**Extract provided:**
———
I made it from scratch. With vague knowledge and aesthetics from genres I haven't been immersed in. I made it before watching Madoka in spite of several things (including the very ending) being similar between the two. I made it before watching RWBY in spite of some similarities between the two including both series' protagonists being named Ruby. (It's not that uncommon of a name.)
I made it from one drawing that I only made a full two years later. And then building that at-the-time-nonexistent drawing. And then building upon that. And building upon that. And just having things keep going. And then importing concepts from other stories. The eight element system. Much of the mythos behind grander universes. All sorts of things I have been making since my very earliest memories of childhood.
So I hate any resemblance to another work. Especially because I am a copier. I am a cheater. I am someone who will blatantly steal things from others and use my own versions of them. You would not believe the number of stories I started to write which were taken from anime. (Heck I have at least two which stole from Bleach if not more.) I mean I put spins on them, unique twists and turns to really make them have the flavor of being my own in spite of their obvious source of influence.
...But.
My Rubyverse, the world of Red Hood Rider. Is not among them. It is not something I made to be an imitation. It is not something I made to be a copy. It is something I made to be mine. My own work. From start to finish. Red Hood Rider is named as so because it is a combination of Little Red Riding Hood, Robin Hood, and the idea of a Kamen Rider. It's a pun of sorts.
———
**What the task requires:**
Answer these questions about the Red Hood Rider text.
1. What name do the protagonists of both the writer's series and RWBY share?
2. How long after the series began from a single drawing was that drawing actually made in full?
3. Which three things does the name Red Hood Rider combine?
———
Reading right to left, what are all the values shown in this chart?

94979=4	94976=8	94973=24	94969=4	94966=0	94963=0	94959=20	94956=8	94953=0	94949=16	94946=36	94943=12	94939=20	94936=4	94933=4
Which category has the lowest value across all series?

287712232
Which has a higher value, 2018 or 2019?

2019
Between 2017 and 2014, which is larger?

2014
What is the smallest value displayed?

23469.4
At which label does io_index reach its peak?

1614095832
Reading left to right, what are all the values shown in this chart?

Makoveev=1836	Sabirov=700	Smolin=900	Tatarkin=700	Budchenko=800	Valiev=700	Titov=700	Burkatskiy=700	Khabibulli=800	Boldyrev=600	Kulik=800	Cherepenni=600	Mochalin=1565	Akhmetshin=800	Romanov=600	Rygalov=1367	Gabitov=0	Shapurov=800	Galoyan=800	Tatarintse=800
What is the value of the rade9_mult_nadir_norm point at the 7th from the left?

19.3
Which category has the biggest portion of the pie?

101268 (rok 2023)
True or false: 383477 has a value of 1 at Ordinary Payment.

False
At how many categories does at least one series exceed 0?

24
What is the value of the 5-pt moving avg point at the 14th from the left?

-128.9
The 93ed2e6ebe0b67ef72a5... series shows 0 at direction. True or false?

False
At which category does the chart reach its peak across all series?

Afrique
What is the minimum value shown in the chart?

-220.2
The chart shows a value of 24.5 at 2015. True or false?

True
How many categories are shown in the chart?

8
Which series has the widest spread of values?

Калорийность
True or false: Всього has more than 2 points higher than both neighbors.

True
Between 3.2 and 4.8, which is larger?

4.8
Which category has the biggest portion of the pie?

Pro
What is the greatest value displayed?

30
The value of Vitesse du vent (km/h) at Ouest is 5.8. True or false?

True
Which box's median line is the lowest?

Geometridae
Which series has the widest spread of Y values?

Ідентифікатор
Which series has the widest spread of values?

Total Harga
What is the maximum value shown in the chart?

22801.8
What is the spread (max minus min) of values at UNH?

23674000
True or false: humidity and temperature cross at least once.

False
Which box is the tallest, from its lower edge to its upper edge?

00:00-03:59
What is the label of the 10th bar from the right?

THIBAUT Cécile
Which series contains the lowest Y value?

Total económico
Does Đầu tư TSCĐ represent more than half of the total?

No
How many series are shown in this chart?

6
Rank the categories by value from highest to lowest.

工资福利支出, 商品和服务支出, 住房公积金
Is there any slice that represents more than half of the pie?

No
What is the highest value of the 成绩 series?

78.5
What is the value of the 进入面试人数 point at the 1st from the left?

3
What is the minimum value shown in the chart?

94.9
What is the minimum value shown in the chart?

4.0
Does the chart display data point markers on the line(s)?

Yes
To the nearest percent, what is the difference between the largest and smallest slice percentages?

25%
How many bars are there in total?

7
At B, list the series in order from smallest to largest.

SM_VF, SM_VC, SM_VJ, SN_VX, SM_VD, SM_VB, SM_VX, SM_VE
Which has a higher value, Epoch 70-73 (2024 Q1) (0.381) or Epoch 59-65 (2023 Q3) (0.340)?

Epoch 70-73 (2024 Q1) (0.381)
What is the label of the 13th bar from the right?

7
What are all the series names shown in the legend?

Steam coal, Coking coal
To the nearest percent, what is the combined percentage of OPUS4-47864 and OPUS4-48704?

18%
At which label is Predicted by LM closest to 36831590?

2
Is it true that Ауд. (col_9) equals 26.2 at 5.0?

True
———
**Completed exercise:**
1. Ruby.
2. A full two years later.
3. Little Red Riding Hood, Robin Hood, and the idea of a Kamen Rider.